• BRIEF
Return the data exactly, with all pictures removed.

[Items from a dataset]

*** Block opens ***

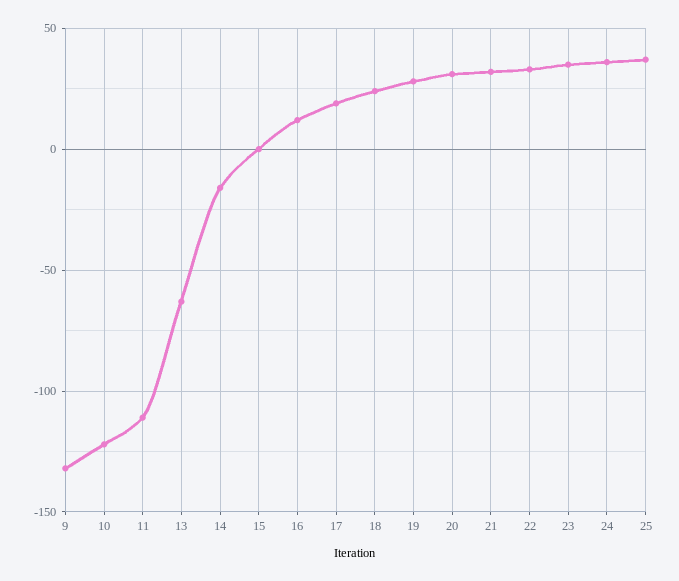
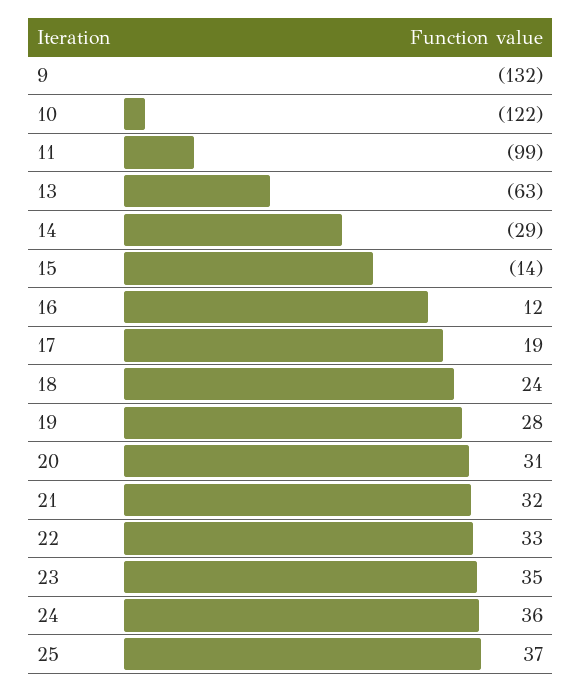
11: -110 -> -99
14: -15 -> -29
15: 0 -> -14

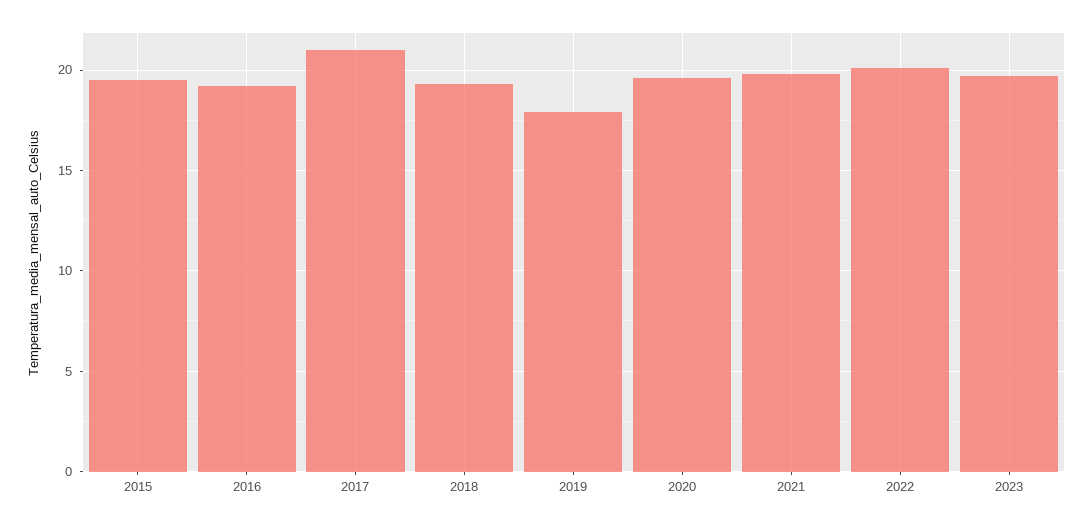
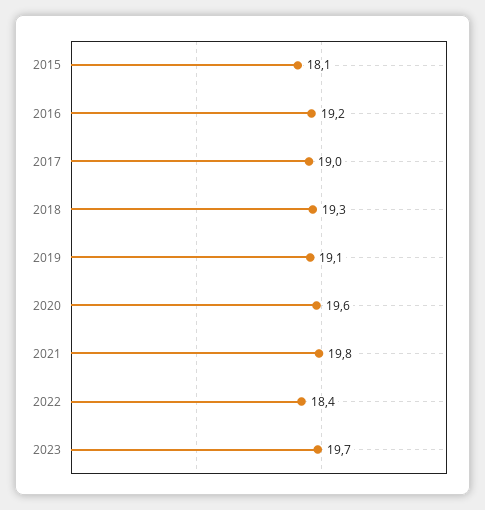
2015: 19.5 -> 18.1
2017: 21 -> 19
2019: 18 -> 19.1
2022: 20 -> 18.4

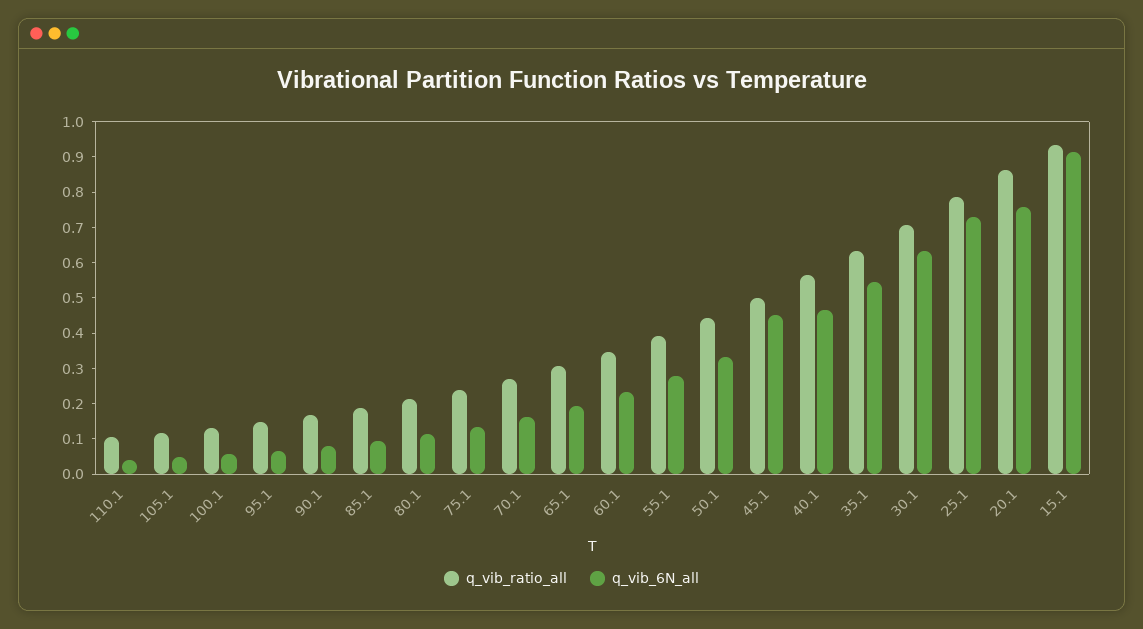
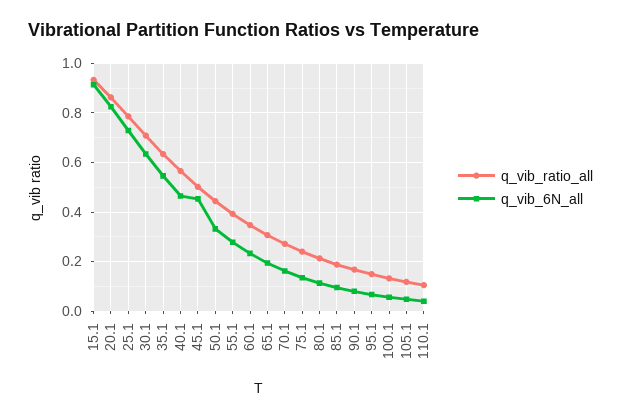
q_vib_6N_all, 20.1: 0.75 -> 0.825

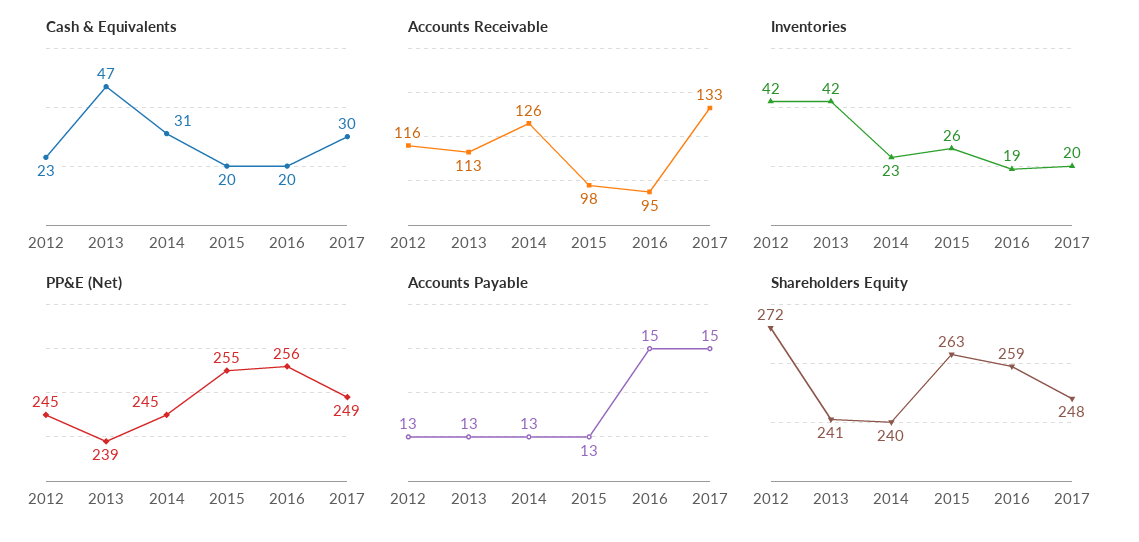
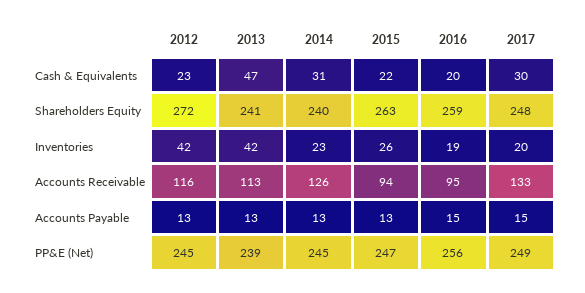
Cash & Equivalents, 2015: 20 -> 22
Accounts Receivable, 2015: 98 -> 94
PP&E (Net), 2015: 255 -> 247

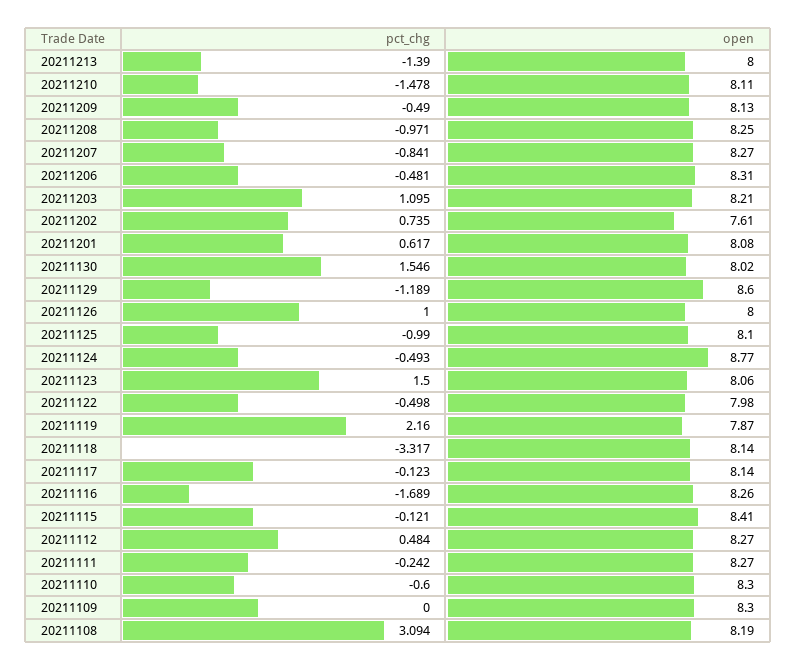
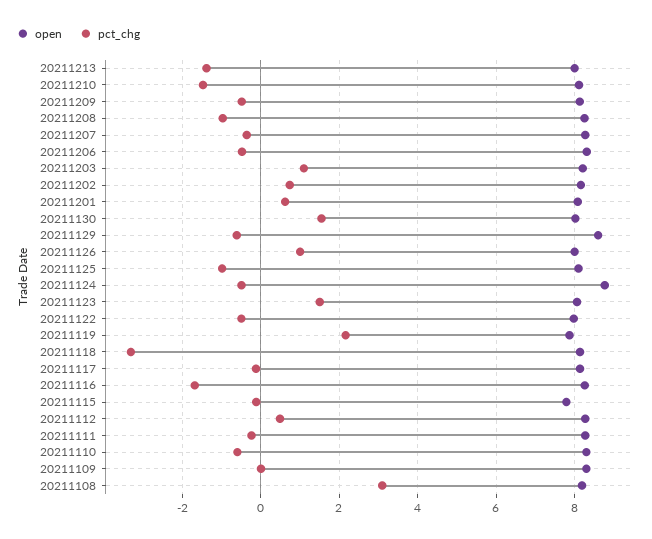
pct_chg, 20211207: -0.841 -> -0.4
open, 20211202: 7.61 -> 8.2
pct_chg, 20211129: -1.189 -> -0.6
open, 20211115: 8.41 -> 7.8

*** Block closes ***

• OUTPUT
11: -110 -> -99
14: -15 -> -29
15: 0 -> -14

2015: 19.5 -> 18.1
2017: 21 -> 19
2019: 18 -> 19.1
2022: 20 -> 18.4

q_vib_6N_all, 20.1: 0.75 -> 0.825

Cash & Equivalents, 2015: 20 -> 22
Accounts Receivable, 2015: 98 -> 94
PP&E (Net), 2015: 255 -> 247

pct_chg, 20211207: -0.841 -> -0.4
open, 20211202: 7.61 -> 8.2
pct_chg, 20211129: -1.189 -> -0.6
open, 20211115: 8.41 -> 7.8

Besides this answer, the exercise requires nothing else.